Source extract
Start of Block
- Statut:En cours
- Début:1 mars 2018
- Fin: 28 février 2022
- Durée:4 ans
Fuels from electricity: de novo metabolic conversion of electrochemically produced formate into hydrocarbons
For biorefined fuels to fully replace fossil carbons, we must identify feedstock sources which are essentially unlimited in capacity and scalability and are independent of agriculture and forestry land use. Here, we propose to use electricity – preferably produced from renewable sources and at off pick hours – as the sole energy source for microbial growth and the conversion of CO2 into fuels. We aim to tackle the shortcoming of previous technologies by using completely soluble formate as a mediator between electrical current and living cells. Within an integrated electrobioreactor, CO2 will be reduced to formate at a very high rate, and the formate will be consumed by an engineered E. coli to produce propane and isobutene, gaseous hydrocarbons that are easy to separate from the liquid broth. Both propane and isobutene can be further converted into a range of products, including excellent fuel substitutes (e.g., isooctane), using conventional chemical engineering methodologies.
End of Block
Task objective
Continue the project description about converting electrochemically produced formate into hydrocarbons, starting after its final sentence.

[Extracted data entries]
Start of Block
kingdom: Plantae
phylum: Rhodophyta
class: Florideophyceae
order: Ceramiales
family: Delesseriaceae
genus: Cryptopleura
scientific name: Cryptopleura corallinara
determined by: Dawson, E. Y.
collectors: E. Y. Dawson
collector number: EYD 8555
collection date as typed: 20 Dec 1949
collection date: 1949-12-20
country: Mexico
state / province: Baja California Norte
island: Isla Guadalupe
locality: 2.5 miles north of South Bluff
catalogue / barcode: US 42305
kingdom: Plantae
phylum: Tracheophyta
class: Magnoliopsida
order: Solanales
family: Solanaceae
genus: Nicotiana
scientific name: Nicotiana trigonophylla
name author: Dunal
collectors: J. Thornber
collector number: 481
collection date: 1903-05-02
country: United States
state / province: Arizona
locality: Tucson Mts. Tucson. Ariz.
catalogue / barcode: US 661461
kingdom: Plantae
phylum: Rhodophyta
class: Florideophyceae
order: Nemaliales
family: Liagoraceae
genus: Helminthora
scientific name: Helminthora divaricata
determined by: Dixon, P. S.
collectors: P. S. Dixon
End of Block
Your response
Our approach comprises a truly interdisciplinary effort. Material scientists will design novel electrode compositions and structures, which will be used by electrochemists to optimize electrochemical formate production at high efficiency and current density. Metabolic engineers will adapt E. coli for growth on formate via two synthetic formate assimilation pathways, specifically designed to fit the metabolism of this model bacterium. Synthetic pathways for propane and isobutene biosynthesis will be implemented in the formatotrophic strains. Process engineers will construct a unique electrobioreactor to support simultaneous formate production and consumption. Experts in environmental assessment will analyze the benefits of the suggested technology, and the project vision and results will be disseminated to the scientific community and general public. The technology put forward in this proposal could have a transformative effect on the way we produce our chemicals and fuels.